Romanini (PD): “Soddisfatto per l’approvazione della legge sul pane”

“Un provvedimento che è l’esito di un approfondito lavoro di confronto con tutte le associazioni di categoria e dei consumatori, iniziato a Parma dalla sollecitazione di uno dei panificatori storici del territorio, Mauro Alinovi. Una legge che si inserisce nel solco dell’impegno che il Parlamento e il Governo hanno in questi anni profuso per la promozione e la valorizzazione di quelle produzioni tipiche e tradizionali dell’agroalimentare di cui il nostro Paese è sapiente custode, e figlio di quel lavoro di tessitura della relazione tra la qualità dei nostri prodotti e le aspettative dei cittadini consumatori che in base a tutte le rilevazioni demoscopiche si definiscono ancora saldamente legati alla tradizione enogastronomica del proprio territorio e a quella nazionale di cui il pane è certamente un alimento caratteristico. Dedico questo traguardo alla memoria di Gianni Lusignani, fornaio di Pellegrino Parmense recentemente scomparso, e al suo impegno per la ricerca e la salvaguardia dei “chicchi antichi” e di quegli “antichi sapori” di cui serbava la più intransigente e genuina tradizione artigianale”.

Queste le parole del deputato Giuseppe Romanini, componente della Commissione Agricoltura, e primo firmatario della proposta di legge “disposizioni in materia di produzione e vendita del pane” approvata questa mattina a larga maggioranza in prima lettura.

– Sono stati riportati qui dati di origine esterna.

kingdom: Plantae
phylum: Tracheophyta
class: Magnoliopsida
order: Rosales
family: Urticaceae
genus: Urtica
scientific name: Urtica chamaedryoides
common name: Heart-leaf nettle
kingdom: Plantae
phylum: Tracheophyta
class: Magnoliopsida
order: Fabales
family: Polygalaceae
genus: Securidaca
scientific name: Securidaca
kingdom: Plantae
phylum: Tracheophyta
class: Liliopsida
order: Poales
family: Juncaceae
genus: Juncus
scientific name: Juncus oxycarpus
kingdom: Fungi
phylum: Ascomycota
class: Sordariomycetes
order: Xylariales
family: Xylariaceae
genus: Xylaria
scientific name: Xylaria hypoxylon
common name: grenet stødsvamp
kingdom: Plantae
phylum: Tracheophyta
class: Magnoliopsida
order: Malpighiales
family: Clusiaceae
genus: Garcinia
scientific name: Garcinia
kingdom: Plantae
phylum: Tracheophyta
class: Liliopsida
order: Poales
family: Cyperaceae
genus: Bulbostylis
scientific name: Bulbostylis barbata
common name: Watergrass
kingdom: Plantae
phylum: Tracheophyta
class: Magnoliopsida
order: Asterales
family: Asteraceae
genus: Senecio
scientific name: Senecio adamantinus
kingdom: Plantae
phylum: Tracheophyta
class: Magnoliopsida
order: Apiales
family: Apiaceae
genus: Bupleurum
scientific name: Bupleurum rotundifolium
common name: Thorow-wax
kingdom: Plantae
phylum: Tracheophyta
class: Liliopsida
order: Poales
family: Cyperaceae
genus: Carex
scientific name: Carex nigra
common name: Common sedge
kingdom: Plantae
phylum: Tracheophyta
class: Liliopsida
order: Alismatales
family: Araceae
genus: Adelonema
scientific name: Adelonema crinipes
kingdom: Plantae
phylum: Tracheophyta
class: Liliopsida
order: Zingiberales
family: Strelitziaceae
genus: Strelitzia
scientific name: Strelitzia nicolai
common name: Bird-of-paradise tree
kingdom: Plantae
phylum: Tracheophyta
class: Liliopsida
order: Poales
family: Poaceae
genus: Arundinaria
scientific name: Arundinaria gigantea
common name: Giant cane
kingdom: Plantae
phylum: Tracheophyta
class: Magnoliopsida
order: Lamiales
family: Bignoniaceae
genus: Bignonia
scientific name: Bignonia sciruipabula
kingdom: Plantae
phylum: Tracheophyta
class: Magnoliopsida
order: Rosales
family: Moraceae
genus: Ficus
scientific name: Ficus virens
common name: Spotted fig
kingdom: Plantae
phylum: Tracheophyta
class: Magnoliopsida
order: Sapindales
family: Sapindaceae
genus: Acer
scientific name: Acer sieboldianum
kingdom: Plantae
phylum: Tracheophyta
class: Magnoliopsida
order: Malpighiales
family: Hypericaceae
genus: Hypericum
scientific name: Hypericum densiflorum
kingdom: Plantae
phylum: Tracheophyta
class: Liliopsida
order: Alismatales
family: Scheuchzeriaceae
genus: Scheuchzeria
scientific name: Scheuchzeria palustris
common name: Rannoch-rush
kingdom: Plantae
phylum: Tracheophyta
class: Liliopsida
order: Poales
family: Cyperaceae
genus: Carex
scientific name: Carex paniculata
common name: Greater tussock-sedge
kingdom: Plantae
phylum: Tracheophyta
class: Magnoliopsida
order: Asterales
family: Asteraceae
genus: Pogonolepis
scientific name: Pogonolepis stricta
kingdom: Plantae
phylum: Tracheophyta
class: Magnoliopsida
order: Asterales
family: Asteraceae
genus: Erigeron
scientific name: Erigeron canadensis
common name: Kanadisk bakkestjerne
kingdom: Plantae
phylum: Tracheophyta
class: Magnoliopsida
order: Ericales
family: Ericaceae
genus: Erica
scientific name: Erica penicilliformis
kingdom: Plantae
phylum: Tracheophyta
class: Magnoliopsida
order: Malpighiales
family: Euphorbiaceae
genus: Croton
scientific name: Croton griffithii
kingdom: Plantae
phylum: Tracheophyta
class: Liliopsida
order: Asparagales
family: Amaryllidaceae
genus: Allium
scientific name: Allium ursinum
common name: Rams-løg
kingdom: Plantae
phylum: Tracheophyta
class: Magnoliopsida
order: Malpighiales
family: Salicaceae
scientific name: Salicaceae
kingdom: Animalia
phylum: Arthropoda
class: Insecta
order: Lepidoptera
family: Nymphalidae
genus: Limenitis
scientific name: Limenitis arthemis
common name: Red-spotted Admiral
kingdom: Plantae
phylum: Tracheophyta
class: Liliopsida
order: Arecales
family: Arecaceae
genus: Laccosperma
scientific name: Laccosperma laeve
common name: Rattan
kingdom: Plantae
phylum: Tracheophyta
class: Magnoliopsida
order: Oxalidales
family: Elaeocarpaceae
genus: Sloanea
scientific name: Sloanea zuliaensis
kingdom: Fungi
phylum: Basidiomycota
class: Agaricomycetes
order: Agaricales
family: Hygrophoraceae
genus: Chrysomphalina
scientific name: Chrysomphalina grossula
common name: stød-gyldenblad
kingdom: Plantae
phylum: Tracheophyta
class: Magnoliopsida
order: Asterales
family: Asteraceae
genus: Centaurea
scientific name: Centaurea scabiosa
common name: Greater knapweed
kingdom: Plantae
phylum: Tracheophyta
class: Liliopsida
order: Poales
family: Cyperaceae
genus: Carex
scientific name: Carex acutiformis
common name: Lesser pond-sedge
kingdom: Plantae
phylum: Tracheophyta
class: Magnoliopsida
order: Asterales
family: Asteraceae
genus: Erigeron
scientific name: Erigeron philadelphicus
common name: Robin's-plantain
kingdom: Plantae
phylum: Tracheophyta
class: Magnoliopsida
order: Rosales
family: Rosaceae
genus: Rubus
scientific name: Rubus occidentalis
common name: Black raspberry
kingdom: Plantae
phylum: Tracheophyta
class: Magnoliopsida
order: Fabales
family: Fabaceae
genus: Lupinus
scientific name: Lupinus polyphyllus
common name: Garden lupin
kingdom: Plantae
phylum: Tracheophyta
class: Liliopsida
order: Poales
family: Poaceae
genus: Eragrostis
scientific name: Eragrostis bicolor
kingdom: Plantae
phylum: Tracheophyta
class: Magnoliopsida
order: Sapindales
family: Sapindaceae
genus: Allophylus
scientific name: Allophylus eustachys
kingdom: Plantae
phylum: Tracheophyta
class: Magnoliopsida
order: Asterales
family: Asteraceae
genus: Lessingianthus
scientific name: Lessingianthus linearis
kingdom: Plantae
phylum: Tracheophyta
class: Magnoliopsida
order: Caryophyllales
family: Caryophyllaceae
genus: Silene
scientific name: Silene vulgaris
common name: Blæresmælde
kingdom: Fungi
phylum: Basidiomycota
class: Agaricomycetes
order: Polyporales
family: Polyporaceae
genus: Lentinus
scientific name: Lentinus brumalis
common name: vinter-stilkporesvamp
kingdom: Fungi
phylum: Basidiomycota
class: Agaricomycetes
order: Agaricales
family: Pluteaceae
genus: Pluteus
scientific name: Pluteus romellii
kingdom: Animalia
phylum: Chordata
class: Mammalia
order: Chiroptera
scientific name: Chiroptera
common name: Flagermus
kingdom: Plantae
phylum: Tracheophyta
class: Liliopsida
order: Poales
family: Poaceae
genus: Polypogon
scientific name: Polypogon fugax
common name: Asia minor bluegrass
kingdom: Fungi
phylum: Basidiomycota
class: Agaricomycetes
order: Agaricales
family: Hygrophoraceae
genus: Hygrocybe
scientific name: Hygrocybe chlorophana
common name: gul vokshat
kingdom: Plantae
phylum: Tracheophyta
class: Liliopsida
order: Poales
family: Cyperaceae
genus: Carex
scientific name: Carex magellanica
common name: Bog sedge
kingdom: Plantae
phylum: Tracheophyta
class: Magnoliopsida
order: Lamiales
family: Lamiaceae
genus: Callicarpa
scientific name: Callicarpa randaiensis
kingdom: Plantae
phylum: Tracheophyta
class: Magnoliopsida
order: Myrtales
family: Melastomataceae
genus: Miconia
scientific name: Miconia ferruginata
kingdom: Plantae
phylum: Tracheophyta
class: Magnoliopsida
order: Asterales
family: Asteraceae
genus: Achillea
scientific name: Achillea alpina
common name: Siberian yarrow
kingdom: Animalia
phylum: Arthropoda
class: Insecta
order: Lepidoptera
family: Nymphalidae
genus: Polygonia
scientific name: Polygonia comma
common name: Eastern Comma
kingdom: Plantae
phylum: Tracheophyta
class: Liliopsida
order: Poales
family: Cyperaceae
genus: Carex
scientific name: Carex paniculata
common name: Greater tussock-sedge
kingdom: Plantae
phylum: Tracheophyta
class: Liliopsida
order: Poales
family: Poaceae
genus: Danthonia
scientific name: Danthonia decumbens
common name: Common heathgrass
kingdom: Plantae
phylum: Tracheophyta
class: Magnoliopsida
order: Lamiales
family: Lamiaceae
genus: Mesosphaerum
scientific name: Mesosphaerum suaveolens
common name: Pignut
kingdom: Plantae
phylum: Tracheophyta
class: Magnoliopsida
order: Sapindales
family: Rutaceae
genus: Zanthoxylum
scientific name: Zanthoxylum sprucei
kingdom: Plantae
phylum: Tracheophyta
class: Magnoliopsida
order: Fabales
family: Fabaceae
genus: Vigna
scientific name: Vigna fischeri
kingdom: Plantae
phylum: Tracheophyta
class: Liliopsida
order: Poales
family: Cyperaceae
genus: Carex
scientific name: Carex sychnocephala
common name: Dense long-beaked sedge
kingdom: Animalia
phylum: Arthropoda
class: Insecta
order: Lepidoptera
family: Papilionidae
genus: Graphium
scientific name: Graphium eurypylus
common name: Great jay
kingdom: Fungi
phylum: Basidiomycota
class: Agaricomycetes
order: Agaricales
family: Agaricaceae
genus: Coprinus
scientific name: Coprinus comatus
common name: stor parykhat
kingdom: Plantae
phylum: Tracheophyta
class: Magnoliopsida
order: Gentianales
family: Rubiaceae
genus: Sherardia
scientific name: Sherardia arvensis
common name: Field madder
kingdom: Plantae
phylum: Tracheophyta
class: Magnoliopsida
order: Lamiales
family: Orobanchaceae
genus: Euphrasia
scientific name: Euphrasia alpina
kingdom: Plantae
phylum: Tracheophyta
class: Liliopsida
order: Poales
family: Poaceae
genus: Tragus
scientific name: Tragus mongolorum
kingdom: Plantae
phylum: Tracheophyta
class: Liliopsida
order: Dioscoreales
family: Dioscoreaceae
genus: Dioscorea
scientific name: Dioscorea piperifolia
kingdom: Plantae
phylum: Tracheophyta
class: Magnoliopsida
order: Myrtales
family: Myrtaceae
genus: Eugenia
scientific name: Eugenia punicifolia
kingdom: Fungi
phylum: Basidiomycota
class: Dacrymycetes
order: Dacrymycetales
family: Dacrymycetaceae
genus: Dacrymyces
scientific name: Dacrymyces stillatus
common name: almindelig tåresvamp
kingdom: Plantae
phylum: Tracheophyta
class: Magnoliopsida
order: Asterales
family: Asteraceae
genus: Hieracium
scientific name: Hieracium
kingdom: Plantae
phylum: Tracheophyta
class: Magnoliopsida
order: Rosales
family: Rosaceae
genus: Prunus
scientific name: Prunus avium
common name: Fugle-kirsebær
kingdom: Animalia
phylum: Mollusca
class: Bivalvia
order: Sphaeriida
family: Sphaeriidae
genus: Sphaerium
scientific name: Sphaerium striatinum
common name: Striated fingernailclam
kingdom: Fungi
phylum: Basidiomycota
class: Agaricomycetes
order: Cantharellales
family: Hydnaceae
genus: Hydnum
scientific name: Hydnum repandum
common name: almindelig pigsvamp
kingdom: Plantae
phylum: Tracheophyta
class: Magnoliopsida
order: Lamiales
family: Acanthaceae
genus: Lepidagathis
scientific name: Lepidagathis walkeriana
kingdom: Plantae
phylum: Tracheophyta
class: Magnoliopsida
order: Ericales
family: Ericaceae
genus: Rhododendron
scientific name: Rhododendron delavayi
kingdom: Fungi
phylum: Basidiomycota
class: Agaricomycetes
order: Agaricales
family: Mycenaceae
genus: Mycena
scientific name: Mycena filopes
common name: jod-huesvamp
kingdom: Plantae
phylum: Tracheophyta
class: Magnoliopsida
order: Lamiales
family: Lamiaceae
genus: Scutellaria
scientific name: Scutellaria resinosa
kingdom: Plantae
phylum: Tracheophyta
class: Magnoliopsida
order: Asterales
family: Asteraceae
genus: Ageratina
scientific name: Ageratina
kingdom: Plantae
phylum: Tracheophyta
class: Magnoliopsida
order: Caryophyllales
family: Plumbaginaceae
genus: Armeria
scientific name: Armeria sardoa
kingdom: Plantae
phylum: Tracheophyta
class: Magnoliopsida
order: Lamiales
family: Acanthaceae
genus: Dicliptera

“La proposta di legge pone l’accento sulla specificità e sulla tipicità del pane italiano, un alimento essenziale, che non manca mai sulla tavola degli italiani e che non ha conosciuto crisi nonostante le quantità consumate siano progressivamente diminuite con il passare del tempo; un settore con 400mila addetti in 25mila imprese, in gran parte di dimensioni familiari” – ha spiegato Romanini – “Le norme approvate consentiranno finalmente non solo di tutelare il consumatore, mettendolo nelle condizioni di riconoscere e distinguere il pane fresco artigianale dal pane conservato, offrendo certezze sia sull’origine e sul processo produttivo impiegato che sulla qualità del pane, ma anche di valorizzare il lavoro di chi il pane lo produce e vende tutti i giorni, nel rispetto dei valori e della tradizione artigianale”.

“L’impegno e la passione dei produttori artigiani hanno reso l’ “arte bianca” un mestiere “speciale” meritevole di essere difeso e tutelato per non dimenticare il vero sapore del pane, quello artigianale fatto con cura e passione, che troppo spesso si tende a dare per scontato” – ha concluso – “Qualità, competenza e trasparenza sono i criteri che hanno ispirato questa iniziativa legislativa e il lavoro della Commissione Agricoltura che ha istruito il provvedimento, con la speranza che, con la sua approvazione, diventino patrimonio condiviso per il settore e auspicio di continua implementazione per tutto l’agroalimentare nazionale”.